This post is motivated by Terry McGlynn’s thought provoking How do we move beyond an arbitrary statistical threshold? I have been struggling with the ideas explored in Terry’s post ever since starting my PhD 30 years ago, and its only been in the last couple of years that my own thoughts have begun to gel. This long marination period is largely because of my very classical biostatistical training. My PhD is from the Department of Anatomical Sciences at Stony Brook but the content was geometric morphometrics and James Rohlf was my mentor for morphometrics specifically, and multivariate statistics more generally. The last year of my PhD, I was Robert Sokal’s RA (I was the programmer!) and got two co-authored papers with him. I invested a tremendous amount of time generating little statistical doodles (first in Excel, then in Pascal, and then in R) to better understand ANOVA, and permutation tests, and the bootstrap, and similar frequentist tools.

My answer is partly answered by my two posts to the Rapid Ecology blog. The first – When do we introduce best statistical practices to undergraduate biology majors? was posted April 9. The second – “Abandon ANOVA-type experiments” is a more radical answer, and is scheduled to appear in a couple of weeks.

Here, I expand on the second post but make it more general. Terry finishes his post with the statement “To be clear, I’m not arguing (here) that we should be ditching the hypothesis falsification approach to answering questions”. Maybe he’s arguing this elsewhere. Regardless, I am arguing that here. I am not arguing against the use of p-values (here!) – simply against the concept of comparing a p-value to a type I error rate ($$\alpha$$).

1. The practice of comparing a p-value to $$\alpha$$ and classifying a result as “significant” or “non-significant” has led to the cargo-cult science practice of “discovery by p-value.” Many scientists literally believe they have discovered something about the world because they found p < 0.05. Fat poop microbes cause obesity? Exists (p < 0.05). Many scientists literally believe that something doesn’t exist because p > 0.05. An interaction between CO2 and Temperature on larval growth? Doesn’t exist (p = 0.079). Or, if we want the interaction to exist, then we report “the interaction trends toward significance (p = 0.079)”. How come results never trend away from significance?

2. Comparing a p-value to $$\alpha$$ is a reasonable decision theoretic strategy relevant to manufacturing (let’s test a sample from this lot and throw out the whole batch if p < $$\alpha$$). By contrast, in most papers in ecology or physiology that I read, a $$p$$-value is not used to make a decision. Classifying a p-value as signficant or non-significant adds zero-value to the analysis. Instead, it creates the illusion of discovery. Sometimes $$p$$-values are used to make decisions, for example, statistical significance is routinely used to find the subset of $$X$$ that are thought to be causally related to $$Y$$. This might be a classic multiple regression with tens of environmental variables or a more modern genomic analysis with thousands of genes or hundreds of thousands of SNPs. There are a great many papers devoted to methods for “correcting for multiple testing” as if we can discover by statistical significance. Scientific discovery and knowlege requires replication and rigorous probing, not statistical significance. I frankly don’t see the point of model simplification or adjusting p-values for multiple testing. Instead, we should use the results to rank the effect sizes and then do the hard work of experimentally isolating and rigorously probing these effects.

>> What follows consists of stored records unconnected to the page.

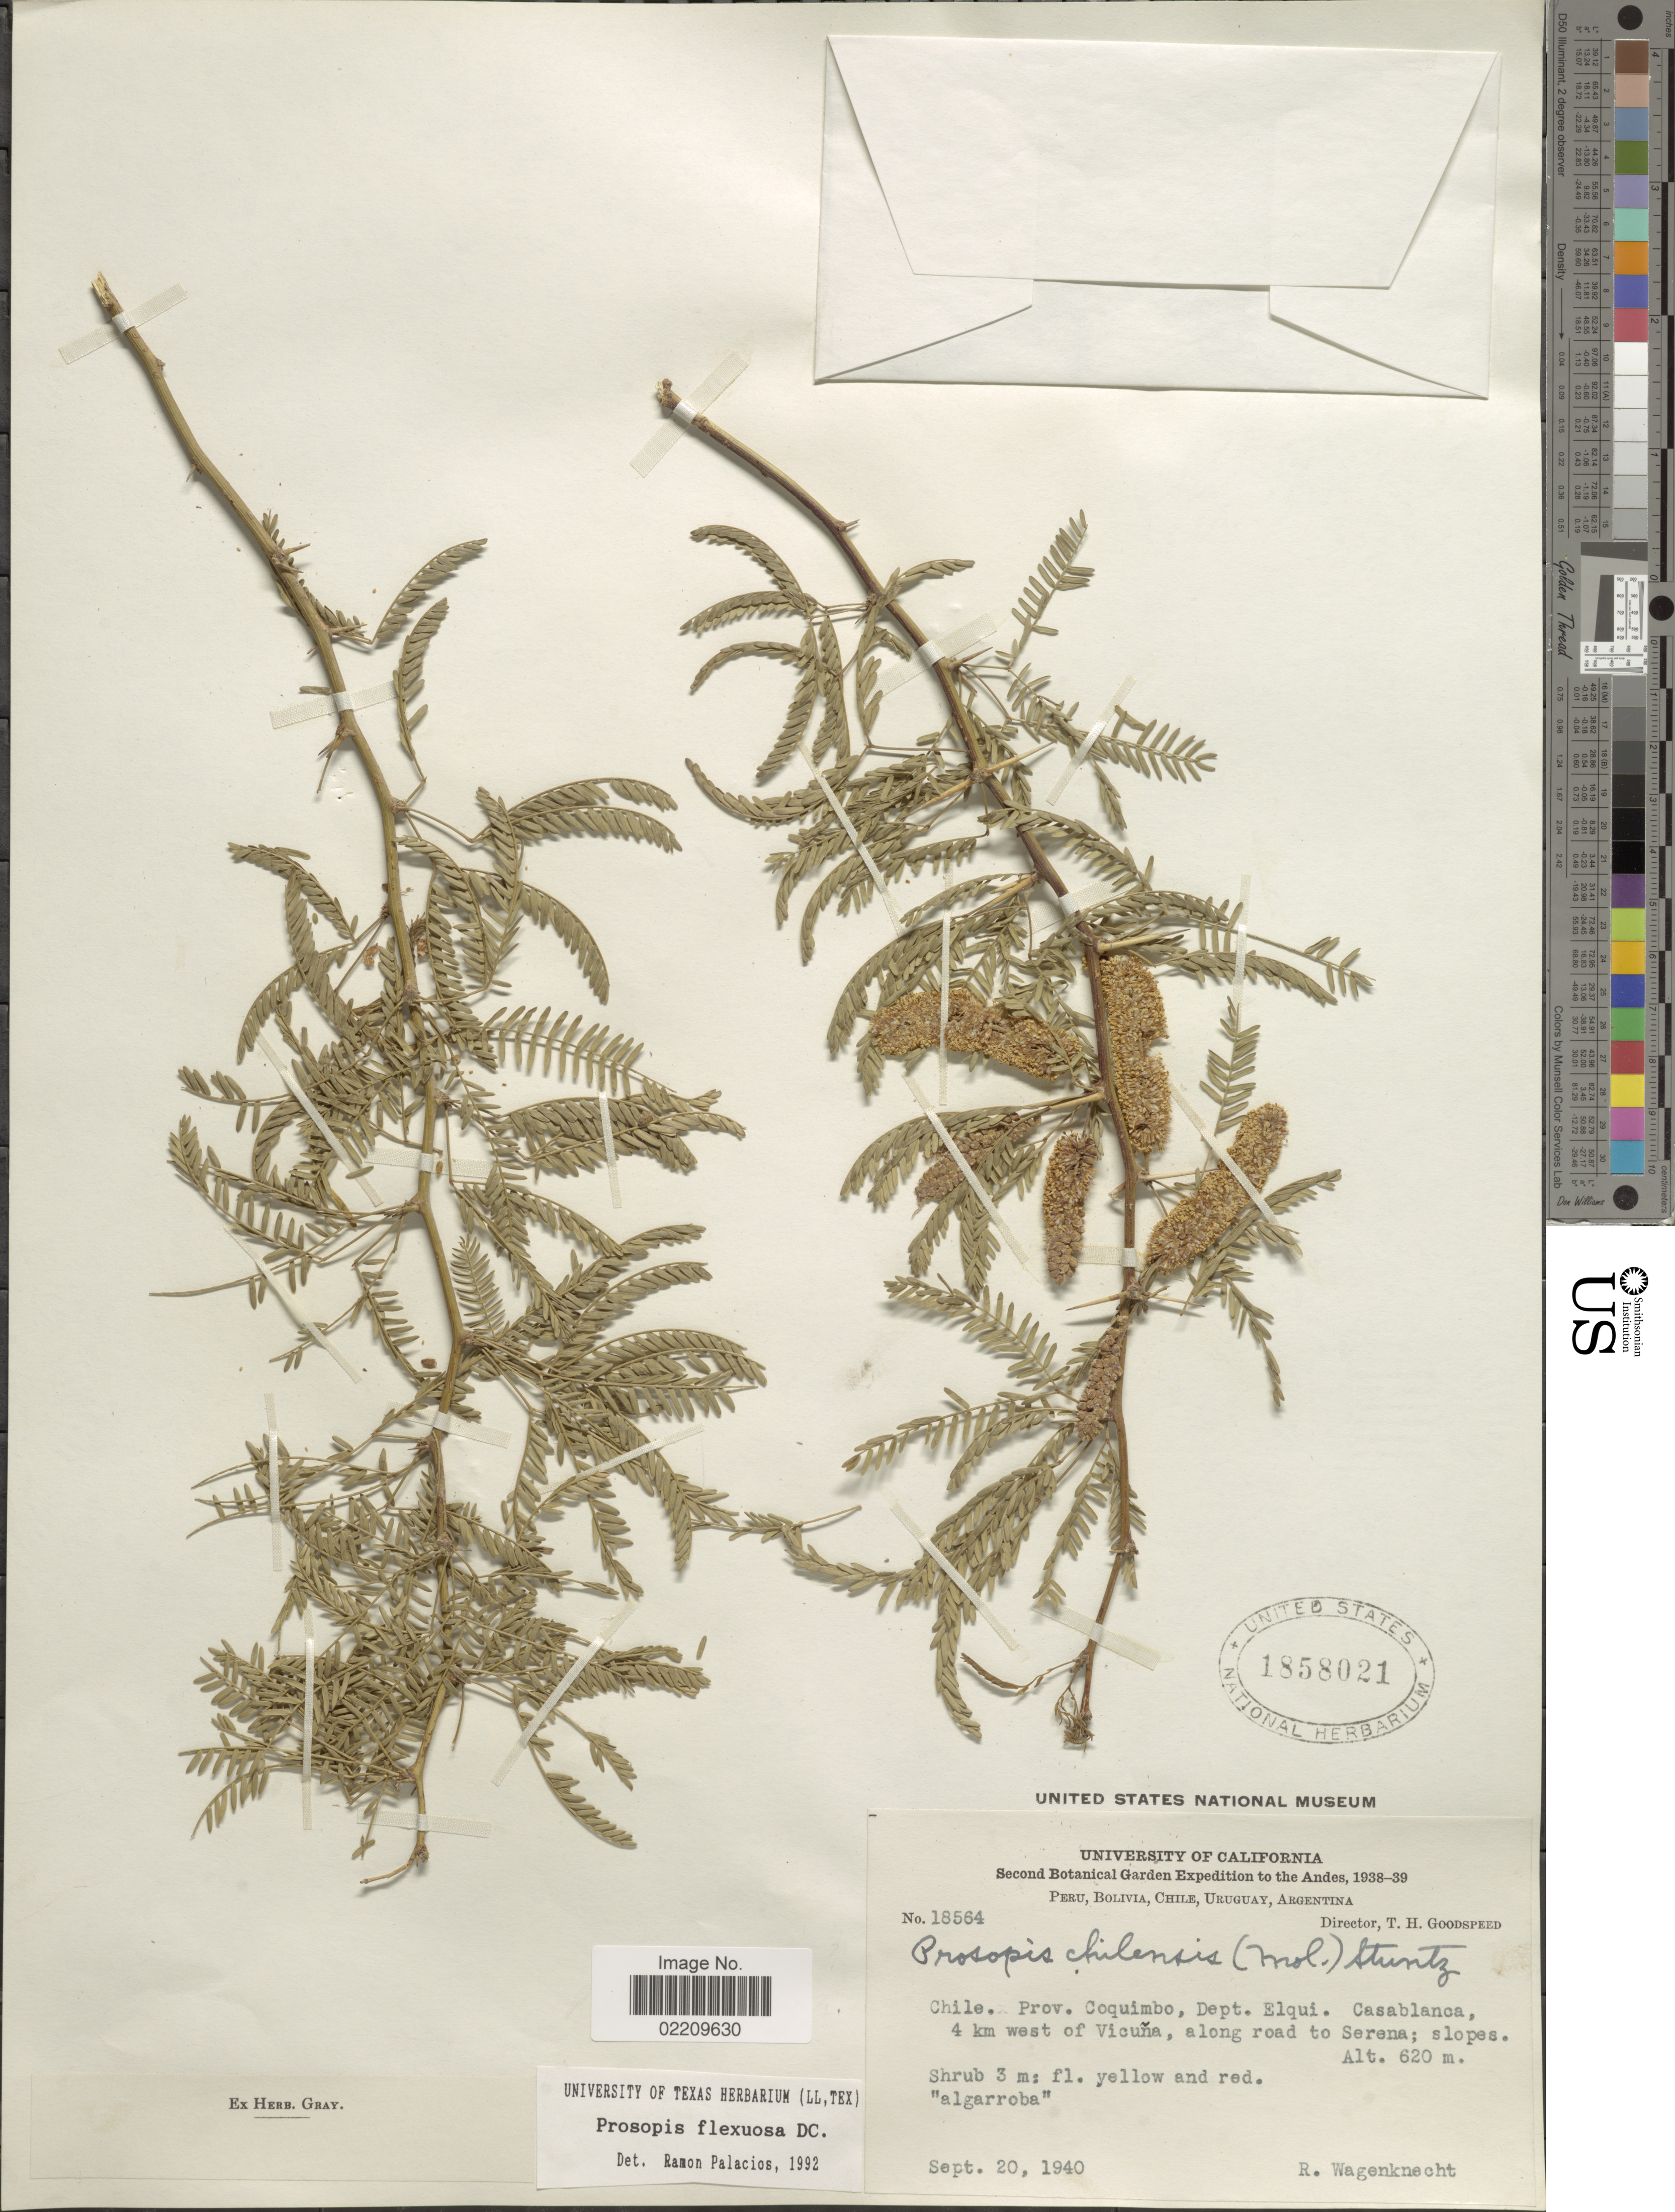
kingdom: Plantae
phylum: Tracheophyta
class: Magnoliopsida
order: Fabales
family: Fabaceae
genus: Neltuma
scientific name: Neltuma flexuosa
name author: (DC.) C. E. Hughes & G.P. Lewis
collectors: R. Wagenknecht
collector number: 18564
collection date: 1940-09-20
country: Chile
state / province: Coquimbo (IV)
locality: The Andes. Chile. prov. Coquimbo, Dept. Elqui. Casablanca,4 km west of Vicina, along road to Serena; slopes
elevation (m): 620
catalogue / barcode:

My answer is not to lower $$\alpha$$ or advocate for a more flexible $$\alpha$$. And, banning asterisks from tables and plots or the word “signficant” from the text isn’t really enough. I think we should simply teach our students to stop hypothesis testing. We should teach our students that estimating effect sizes is critical for model development and testing (the focus of the not-yet-published post at Rapid Ecology), and of course, for decision making. We should teach our students that uncertaintly is a part of science and the different ways to measure uncertainty. We should teach our students that rigorous probing of a hypothesis is vital for discovery. We should teach our students that replication is vital for discovery. And we should lobby editors to stop publishing cargo-cult science practices.